#### BRIEF:
Please return every line below that contains the string "website".

#### DATA PROVIDED:

"""

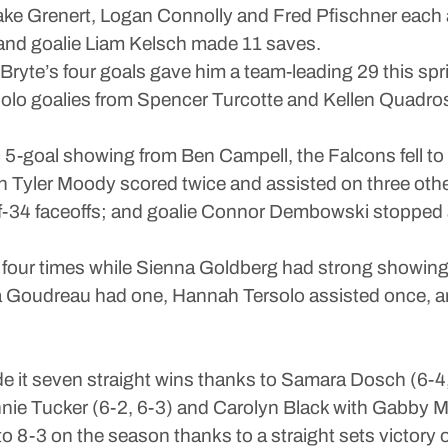
 Jake Grenert, Logan Connolly and Fred Pfischner eac
 and goalie Liam Kelsch made 11 saves.
yte’s four goals gave him a team-leading 29 this spri
s solo goalies from Spencer Turcotte and Kellen Quadro
c 5-goal showing from Ben Campell, the Falcons fell to
with Tyler Moody scored twice and assisted on three
f-34 faceoffs; and goalie Connor Dembowski stopped 
four times while Sienna Goldberg had strong showing w
 Goudreau had one, Hannah Tersolo assisted once, an
it seven straight wins thanks to Samara Dosch (6-4, 6-
nnie Tucker (6-2, 6-3) and Carolyn Black with Gabby M 
o 8-3 on the season thanks to a straight sets victory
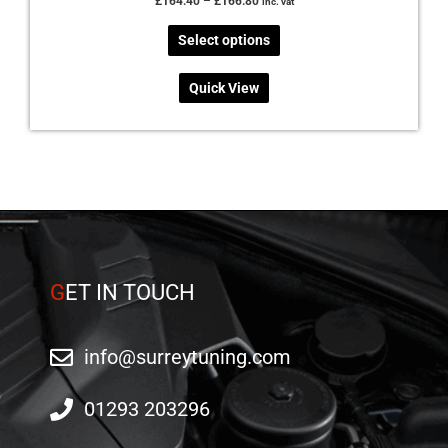
£
164.40
–
£
166.80
inc. vat
Select options
Quick View
G
ET IN TOUCH
info@surreytuning.com
01293 203296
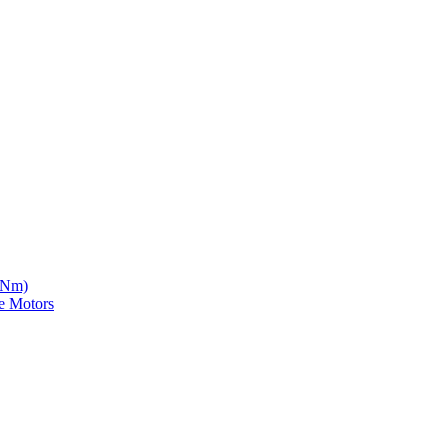
5 Nm)
e Motors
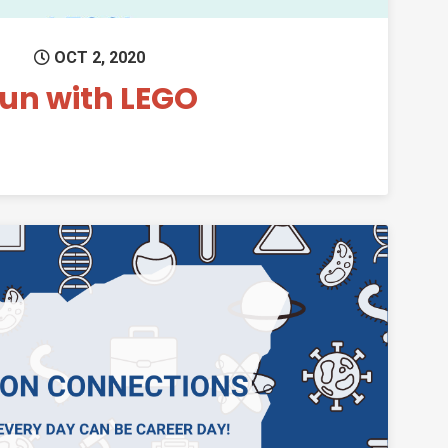
OCT 2, 2020
un with LEGO
Permanent Link to Oregon Connections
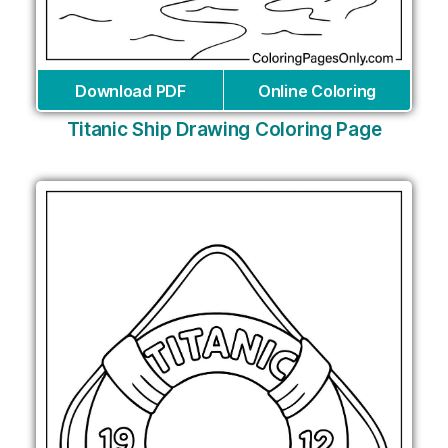
Download PDF
Online Coloring
Titanic Ship Drawing Coloring Page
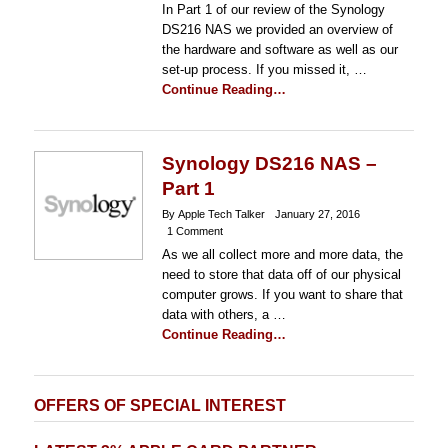
In Part 1 of our review of the Synology
DS216 NAS we provided an overview of
the hardware and software as well as our
set-up process. If you missed it, …
Continue Reading…
Synology DS216 NAS –
Part 1
By Apple Tech Talker
January 27, 2016
1 Comment
As we all collect more and more data, the
need to store that data off of our physical
computer grows. If you want to share that
data with others, a …
Continue Reading…
OFFERS OF SPECIAL INTEREST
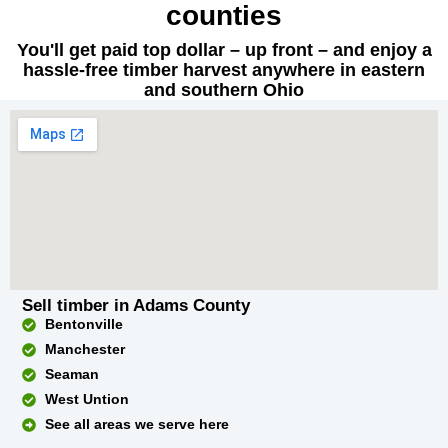
counties
You'll get paid top dollar – up front – and enjoy a
hassle-free timber harvest anywhere in eastern
and southern Ohio
Sell timber in Adams County
Bentonville
Manchester
Seaman
West Untion
See all areas we serve here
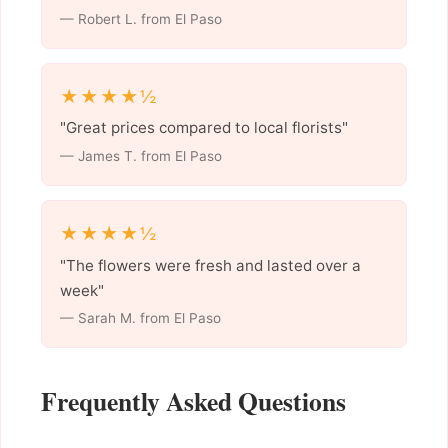
— Robert L. from El Paso
★★★★½
"Great prices compared to local florists"
— James T. from El Paso
★★★★½
"The flowers were fresh and lasted over a
week"
— Sarah M. from El Paso
Frequently Asked Questions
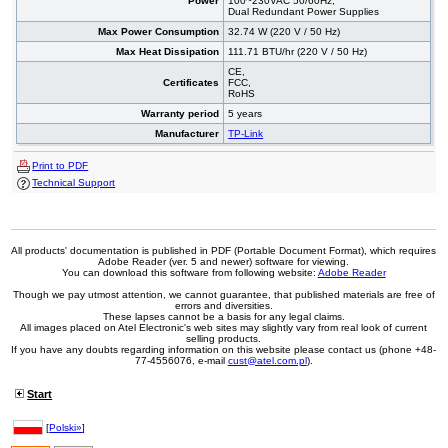
Power
100~230VAC 50/60Hz,
Dual Redundant Power Supplies
Max Power Consumption
32.74 W (220 V / 50 Hz)
Max Heat Dissipation
111.71 BTU/hr (220 V / 50 Hz)
CE,
Certificates
FCC,
RoHS
Warranty period
5 years
Manufacturer
TP-Link
Print to PDF
Technical Support
All products' documentation is published in PDF (Portable Document Format), which requires
Adobe Reader (ver. 5 and newer) software for viewing.
You can download this software from following website:
Adobe Reader
Though we pay utmost attention, we cannot guarantee, that published materials are free of
errors and diversities.
These lapses cannot be a basis for any legal claims.
All images placed on Atel Electronic's web sites may slightly vary from real look of current
selling products.
If you have any doubts regarding information on this website please contact us (phone +48-
77-4556076, e-mail
cust@atel.com.pl
).
Start
[
Polski»
]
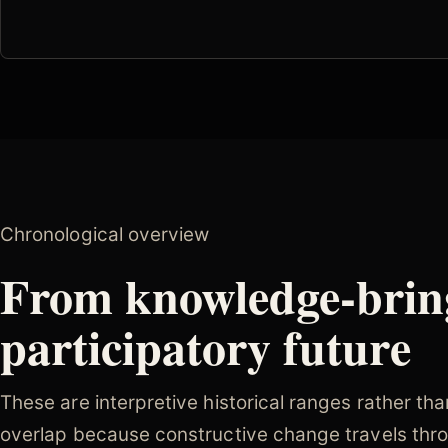
Chronological overview
From knowledge-brin
participatory future
These are interpretive historical ranges rather th
overlap because constructive change travels thro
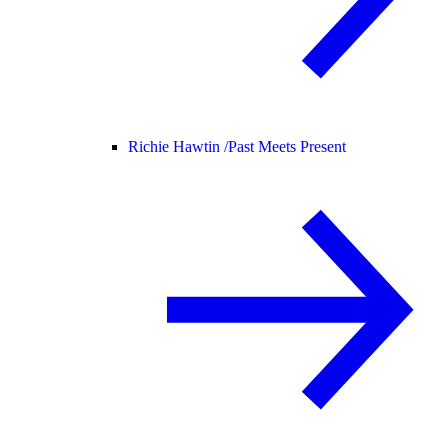
Richie Hawtin /
Past Meets Present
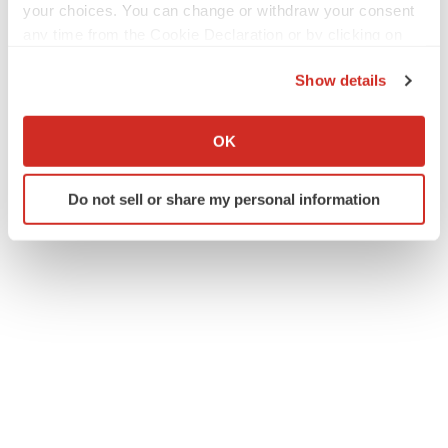
your choices. You can change or withdraw your consent
any time from the Cookie Declaration or by clicking on
the Privacy trigger icon.
Show details
Twitter
LinkedIn
Facebook
Email
Print
If you allow, we would also like to:
Collect information about your geographical location
IPO
Europe
OK
which can be accurate to within several meters
Identify your device by actively scanning it for
Do not sell or share my personal information
specific characteristics (fingerprinting)
Find out more about how your personal data is processed
and set your preferences in the
details section
.
We use cookies to enhance your experience, analyze
site traffic, and serve tailored ads. By clicking "OK", you
agree to our use of cookies. You can later change your
consent or withdraw it. For more info, see our
Privacy
Policy
.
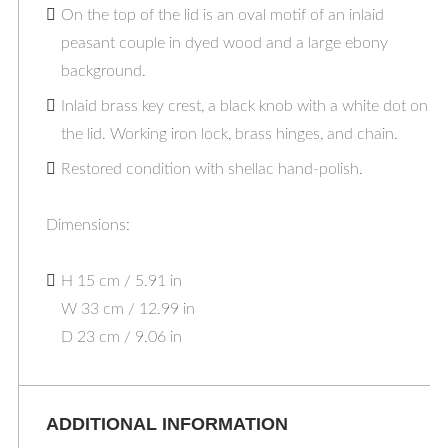
On the top of the lid is an oval motif of an inlaid
peasant couple in dyed wood and a large ebony
background.
Inlaid brass key crest, a black knob with a white dot on
the lid. Working iron lock, brass hinges, and chain.
Restored condition with shellac hand-polish.
Dimensions:
H 15 cm / 5.91 in
W 33 cm / 12.99 in
D 23 cm / 9.06 in
ADDITIONAL INFORMATION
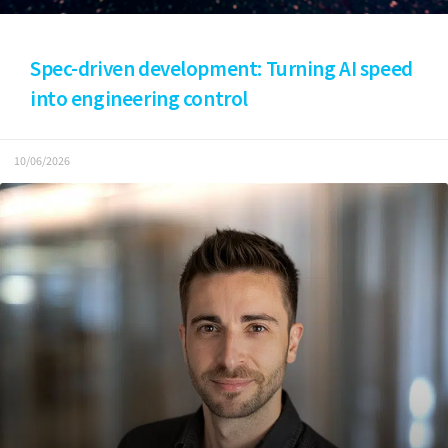
Spec-driven development: Turning AI speed
into engineering control
10/06/2026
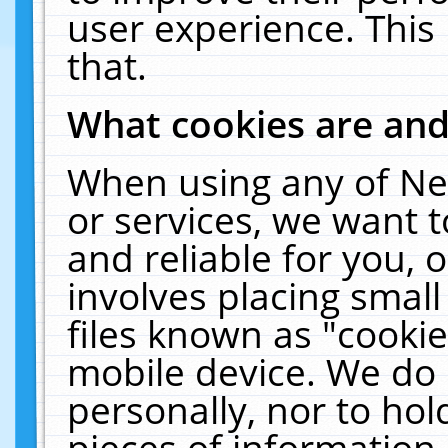
user experience. This
that.
What cookies are an
When using any of Ne
or services, we want 
and reliable for you,
involves placing smal
files known as "cooki
mobile device. We do 
personally, nor to ho
pieces of information 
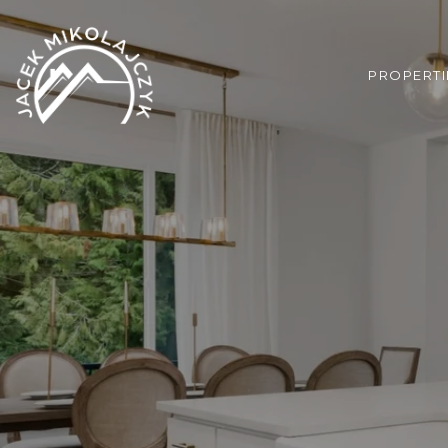
PROPERTI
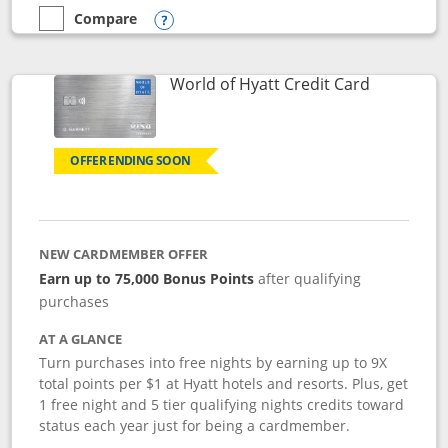
Compare
empty checkbox
Compare the Marriott Bonvoy Bold
Opens compare popup dialog
Links to p
World of Hyatt Credit Card
OFFER ENDING SOON
NEW CARDMEMBER OFFER
Earn up to 75,000 Bonus Points
after qualifying
purchases
AT A GLANCE
Turn purchases into free nights by earning up to 9X
total points per $1 at Hyatt hotels and resorts. Plus, get
1 free night and 5 tier qualifying nights credits toward
status each year just for being a cardmember.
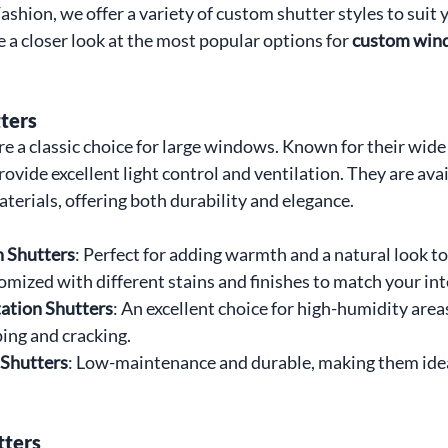
hion, we offer a variety of custom shutter styles to suit 
e a closer look at the most popular options for 
custom wind
ters
re a classic choice for large windows. Known for their wide 
ovide excellent light control and ventilation. They are avai
terials, offering both durability and elegance.
 Shutters
: Perfect for adding warmth and a natural look t
mized with different stains and finishes to match your int
ation Shutters
: An excellent choice for high-humidity areas
ping and cracking.
 Shutters
: Low-maintenance and durable, making them idea
tters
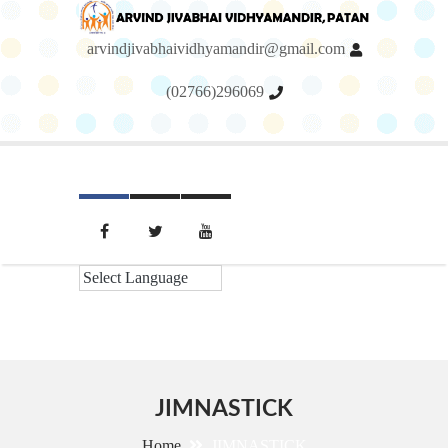
arvindjivabhaividhyamandir@gmail.com
(02766)296069
Menu
JIMNASTICK
Home
JIMNASTICK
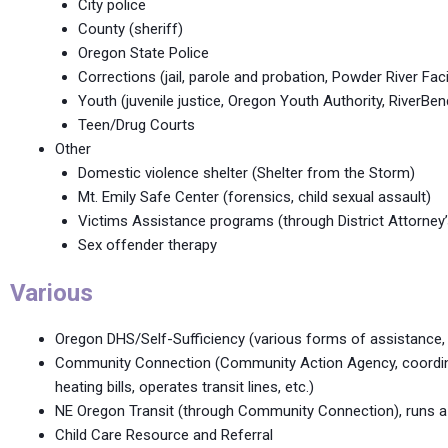
City police
County (sheriff)
Oregon State Police
Corrections (jail, parole and probation, Powder River Facil
Youth (juvenile justice, Oregon Youth Authority, RiverBend
Teen/Drug Courts
Other
Domestic violence shelter (Shelter from the Storm)
Mt. Emily Safe Center (forensics, child sexual assault)
Victims Assistance programs (through District Attorney’
Sex offender therapy
Various
Oregon DHS/Self-Sufficiency (various forms of assistance,
Community Connection (Community Action Agency, coordinate
heating bills, operates transit lines, etc.)
NE Oregon Transit (through Community Connection), runs a fi
Child Care Resource and Referral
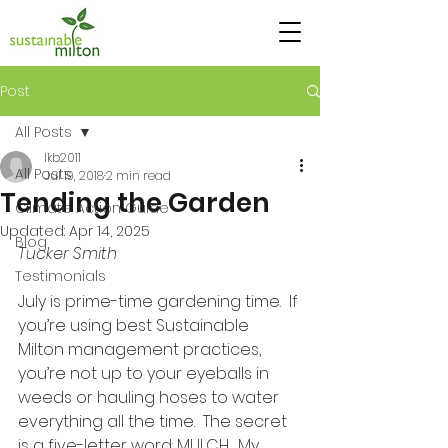
Post
All Posts
lkb2011
All Posts
Jul 19, 2018
2 min read
Tending the Garden
Climate Action Guide
Updated:
Apr 14, 2025
Blog
Tucker Smith
Testimonials
July is prime-time gardening time.  If 
you’re using best Sustainable 
Milton management practices, 
you’re not up to your eyeballs in 
weeds or hauling hoses to water 
everything all the time.  The secret 
is a five-letter word: MULCH.  My 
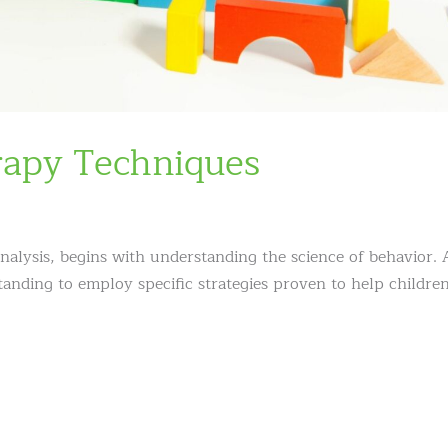
rapy Techniques
analysis, begins with understanding the science of behavior. 
anding to employ specific strategies proven to help childre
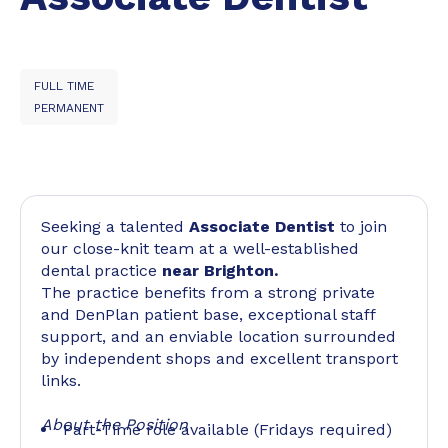
FULL TIME
PERMANENT
Seeking a talented
Associate Dentist
to join
our close-knit team at a well-established
dental practice
near Brighton.
The practice benefits from a strong private
and DenPlan patient base, exceptional staff
support, and an enviable location surrounded
by independent shops and excellent transport
links.
About the Position
Part-Time role available (Fridays required)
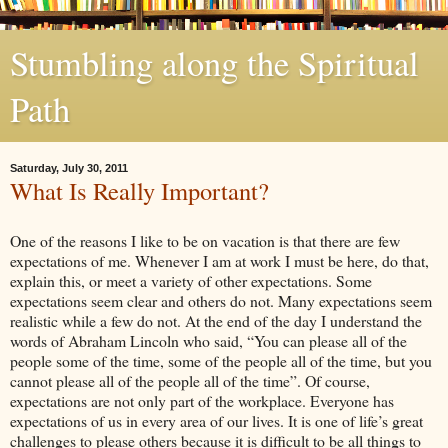
Stumbling along the Spiritual
Path
Saturday, July 30, 2011
What Is Really Important?
One of the reasons I like to be on vacation is that there are few
expectations of me. Whenever I am at work I must be here, do that,
explain this, or meet a variety of other expectations. Some
expectations seem clear and others do not. Many expectations seem
realistic while a few do not. At the end of the day I understand the
words of Abraham Lincoln who said, “You can please all of the
people some of the time, some of the people all of the time, but you
cannot please all of the people all of the time”. Of course,
expectations are not only part of the workplace. Everyone has
expectations of us in every area of our lives. It is one of life’s great
challenges to please others because it is difficult to be all things to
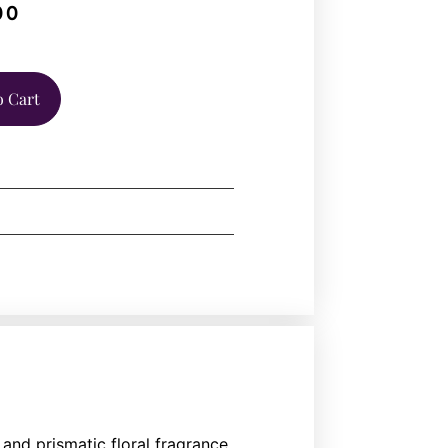
00
o Cart
and prismatic floral fragrance,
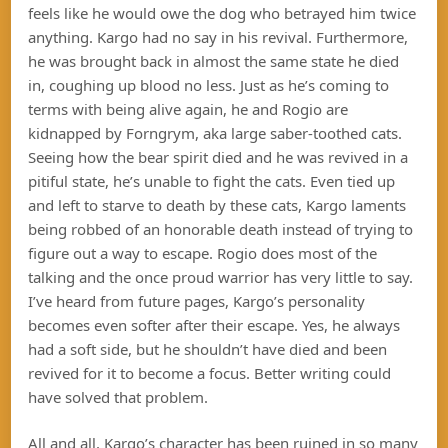
feels like he would owe the dog who betrayed him twice
anything. Kargo had no say in his revival. Furthermore,
he was brought back in almost the same state he died
in, coughing up blood no less. Just as he’s coming to
terms with being alive again, he and Rogio are
kidnapped by Forngrym, aka large saber-toothed cats.
Seeing how the bear spirit died and he was revived in a
pitiful state, he’s unable to fight the cats. Even tied up
and left to starve to death by these cats, Kargo laments
being robbed of an honorable death instead of trying to
figure out a way to escape. Rogio does most of the
talking and the once proud warrior has very little to say.
I’ve heard from future pages, Kargo’s personality
becomes even softer after their escape. Yes, he always
had a soft side, but he shouldn’t have died and been
revived for it to become a focus. Better writing could
have solved that problem.
All and all, Kargo’s character has been ruined in so many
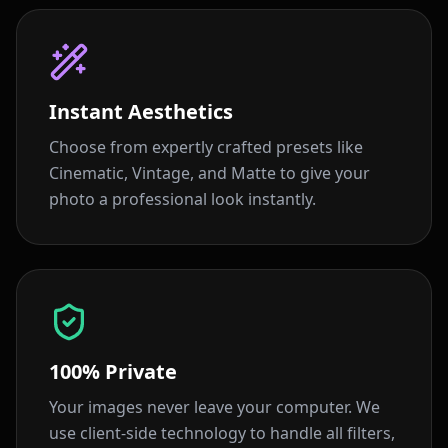
Instant Aesthetics
Choose from expertly crafted presets like
Cinematic, Vintage, and Matte to give your
photo a professional look instantly.
100% Private
Your images never leave your computer. We
use client-side technology to handle all filters,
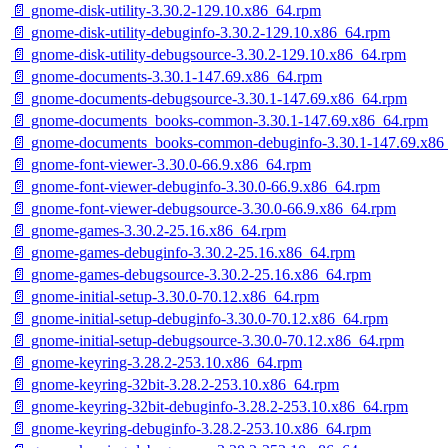
📄 gnome-disk-utility-3.30.2-129.10.x86_64.rpm
📄 gnome-disk-utility-debuginfo-3.30.2-129.10.x86_64.rpm
📄 gnome-disk-utility-debugsource-3.30.2-129.10.x86_64.rpm
📄 gnome-documents-3.30.1-147.69.x86_64.rpm
📄 gnome-documents-debugsource-3.30.1-147.69.x86_64.rpm
📄 gnome-documents_books-common-3.30.1-147.69.x86_64.rpm
📄 gnome-documents_books-common-debuginfo-3.30.1-147.69.x86
📄 gnome-font-viewer-3.30.0-66.9.x86_64.rpm
📄 gnome-font-viewer-debuginfo-3.30.0-66.9.x86_64.rpm
📄 gnome-font-viewer-debugsource-3.30.0-66.9.x86_64.rpm
📄 gnome-games-3.30.2-25.16.x86_64.rpm
📄 gnome-games-debuginfo-3.30.2-25.16.x86_64.rpm
📄 gnome-games-debugsource-3.30.2-25.16.x86_64.rpm
📄 gnome-initial-setup-3.30.0-70.12.x86_64.rpm
📄 gnome-initial-setup-debuginfo-3.30.0-70.12.x86_64.rpm
📄 gnome-initial-setup-debugsource-3.30.0-70.12.x86_64.rpm
📄 gnome-keyring-3.28.2-253.10.x86_64.rpm
📄 gnome-keyring-32bit-3.28.2-253.10.x86_64.rpm
📄 gnome-keyring-32bit-debuginfo-3.28.2-253.10.x86_64.rpm
📄 gnome-keyring-debuginfo-3.28.2-253.10.x86_64.rpm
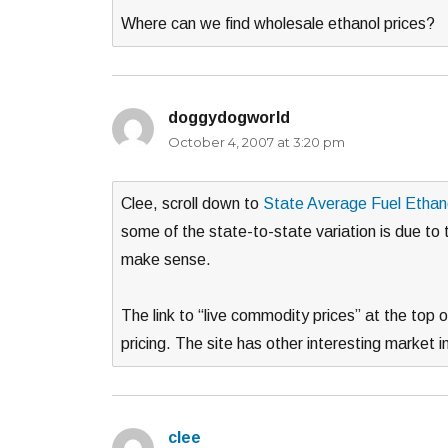
Where can we find wholesale ethanol prices?
doggydogworld
says:
October 4, 2007 at 3:20 pm
Clee, scroll down to
State Average Fuel Ethan
some of the state-to-state variation is due to t
make sense.
The link to “live commodity prices” at the top
pricing. The site has other interesting market i
clee
says:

"""

#### ANSWER FOR THIS EXERCISE:
You can download this software from following website:
If you have any doubts regarding information on this website please contact us (phone +48-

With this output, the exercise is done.